The FFP Break Even rules require clubs to report a maximum loss of around £36m over the two-year monitoring period 2011/12 and 2012/13 (future Monitoring Periods look at the results over three years).  A number of expenses are excluded from the FFP Break Even test and once removed Chelsea's FFP projection looks like this:

 Chelsea look set to fail the test by around £33.7m - i.e. around 94% over the permitted £36m loss.


Significantly Chelsea cannot make use of the provision that would enable them to deduct the cost of wages for players signed before June 2010.  This clause is explored in detail here, but for Chelsea the issue is that the wages for long-standing players can only be deducted if losses are decreasing each year. Owing to increased wage and transfer spending, the total losses 2012/13 will actually increase.

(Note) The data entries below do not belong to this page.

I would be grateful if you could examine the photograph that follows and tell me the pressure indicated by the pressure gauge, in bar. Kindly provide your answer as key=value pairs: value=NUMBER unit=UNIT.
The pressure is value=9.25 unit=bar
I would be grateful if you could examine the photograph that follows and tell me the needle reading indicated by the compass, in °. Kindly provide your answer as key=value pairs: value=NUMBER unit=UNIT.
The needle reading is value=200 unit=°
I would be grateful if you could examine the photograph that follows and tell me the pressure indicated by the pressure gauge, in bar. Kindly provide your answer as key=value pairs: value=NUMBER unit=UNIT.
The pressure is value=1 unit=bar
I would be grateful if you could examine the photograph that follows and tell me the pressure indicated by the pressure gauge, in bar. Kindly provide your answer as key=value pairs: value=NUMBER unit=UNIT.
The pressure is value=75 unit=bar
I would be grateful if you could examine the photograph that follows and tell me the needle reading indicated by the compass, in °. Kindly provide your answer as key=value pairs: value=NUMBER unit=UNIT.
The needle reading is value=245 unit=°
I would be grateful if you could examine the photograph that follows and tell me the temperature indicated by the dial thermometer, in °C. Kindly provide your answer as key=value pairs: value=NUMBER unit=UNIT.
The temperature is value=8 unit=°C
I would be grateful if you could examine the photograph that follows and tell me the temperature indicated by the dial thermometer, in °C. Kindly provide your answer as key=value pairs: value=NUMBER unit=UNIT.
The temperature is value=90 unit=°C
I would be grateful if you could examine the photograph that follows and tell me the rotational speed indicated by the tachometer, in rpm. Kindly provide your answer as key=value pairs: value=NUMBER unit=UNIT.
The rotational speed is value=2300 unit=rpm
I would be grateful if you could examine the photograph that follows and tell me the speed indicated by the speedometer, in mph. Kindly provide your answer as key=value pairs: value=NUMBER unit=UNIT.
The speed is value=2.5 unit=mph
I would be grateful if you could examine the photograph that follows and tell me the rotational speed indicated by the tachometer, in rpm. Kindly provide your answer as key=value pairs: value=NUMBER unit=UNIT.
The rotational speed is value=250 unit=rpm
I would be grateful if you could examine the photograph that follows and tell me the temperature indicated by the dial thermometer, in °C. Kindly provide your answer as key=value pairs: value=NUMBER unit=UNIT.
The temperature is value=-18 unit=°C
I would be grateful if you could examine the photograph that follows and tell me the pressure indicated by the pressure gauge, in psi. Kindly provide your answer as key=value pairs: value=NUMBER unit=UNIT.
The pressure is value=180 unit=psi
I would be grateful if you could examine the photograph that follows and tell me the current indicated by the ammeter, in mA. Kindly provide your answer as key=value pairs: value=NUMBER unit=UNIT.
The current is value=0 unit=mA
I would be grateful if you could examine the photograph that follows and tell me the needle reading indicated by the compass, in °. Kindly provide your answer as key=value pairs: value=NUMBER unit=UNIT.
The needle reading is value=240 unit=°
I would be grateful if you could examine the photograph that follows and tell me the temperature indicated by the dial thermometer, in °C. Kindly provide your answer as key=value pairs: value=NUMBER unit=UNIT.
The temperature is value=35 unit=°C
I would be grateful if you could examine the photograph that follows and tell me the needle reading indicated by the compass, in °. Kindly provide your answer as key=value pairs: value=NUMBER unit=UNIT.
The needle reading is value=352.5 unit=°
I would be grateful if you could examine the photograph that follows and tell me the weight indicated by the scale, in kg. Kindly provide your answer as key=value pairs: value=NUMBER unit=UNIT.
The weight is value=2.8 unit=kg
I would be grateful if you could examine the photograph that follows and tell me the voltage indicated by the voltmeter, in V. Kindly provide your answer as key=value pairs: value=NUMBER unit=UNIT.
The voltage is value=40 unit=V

If they had been able to use this exemption, all the 2011/12 losses could have been  wiped-out,  for FFP purposes, and Chelsea would have passed the FFP test.

What next for Chelsea?
The above projection is based on the club's current position. The position probably isn't irretrievable for the first Monitoring Period.  A new, large commercial deal could change things quickly. Chelsea  have been reportedly looking for buyers to Stadium Naming Rights and  this seems the most likely way for  the club to solve their immediate problem. A deal for, say, £30m a season deal would fairly swiftly resolve their FFP deficit. Rather tellingly, Gourlay announced 'We have been very active commercially as we strive to meet the obligations of FFP'.  Stadium Naming Rights really looks like a very likely scenario for Chelsea - although how valuable the rights would be if the club are still looking to move, remains to be seen.

Like City, Chelsea are most exposed in respect of FFP during the first few Monitoring Periods.  For the seasons after 2012/13, the new Premier League TV deal will help significantly and overseas Media deals also appear to be about to increase. Having said that, the permitted FFP Break Even deficit is just £24m total during  2012/13/ 2013/14 and 201/15 combined.  Chelsea are currently a long way adrift of that figure.

It is important to remember that player sales in January would probably not solve Chelsea's entire FFP problem. In the club accounts, only the profit over the player's Book Value counts towards the clubs losses or profits. So, although Hazard could probably be sold for £30m in January, his written-down book value will be around £29m at that time so that would result in a book profit of only £1m. However, other players with lower book values could, of course, be sold (resulting in trading profits plus reduced wages and lower amortisation). However, with the close proximity to the end of the first Monitoring Period, it will be interesting to see how much money is spent in January - it is quite possible that clubs will rein in their spending in January.

Chelsea's will also be looking closely at the likely punishments imposed by UEFA.  As I outlined in this article, a senior UEFA official has inferred that clubs may not get a Champions League ban for their first transgression - any club  that exceeds the initial limits by more than 20% may simply have a restriction imposed on the number of  players they can register for the Champions League. Although that would have a certain impact, that kind of low-level punishment would probably be privately welcomed by the club. However, this approach is still to be confirmed and  it will be interesting to see if UEFA bracket all clubs that exceed the limit by 20% together, irrespective of the size of the deficit.